Recorded data below:

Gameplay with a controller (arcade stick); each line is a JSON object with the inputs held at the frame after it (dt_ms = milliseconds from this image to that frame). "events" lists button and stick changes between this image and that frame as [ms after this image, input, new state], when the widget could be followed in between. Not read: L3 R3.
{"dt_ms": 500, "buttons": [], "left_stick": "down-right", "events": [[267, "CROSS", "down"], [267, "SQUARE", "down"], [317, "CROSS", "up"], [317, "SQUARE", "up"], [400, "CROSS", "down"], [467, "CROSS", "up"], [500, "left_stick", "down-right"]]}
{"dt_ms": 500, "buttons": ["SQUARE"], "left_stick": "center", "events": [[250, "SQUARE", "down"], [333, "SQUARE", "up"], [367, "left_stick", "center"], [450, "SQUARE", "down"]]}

End of Recorded data.

● Task directions
Would you please filter the lines above and copy every one that includes "buttons"?

● Result of this task
{"dt_ms": 500, "buttons": [], "left_stick": "down-right", "events": [[267, "CROSS", "down"], [267, "SQUARE", "down"], [317, "CROSS", "up"], [317, "SQUARE", "up"], [400, "CROSS", "down"], [467, "CROSS", "up"], [500, "left_stick", "down-right"]]}
{"dt_ms": 500, "buttons": ["SQUARE"], "left_stick": "center", "events": [[250, "SQUARE", "down"], [333, "SQUARE", "up"], [367, "left_stick", "center"], [450, "SQUARE", "down"]]}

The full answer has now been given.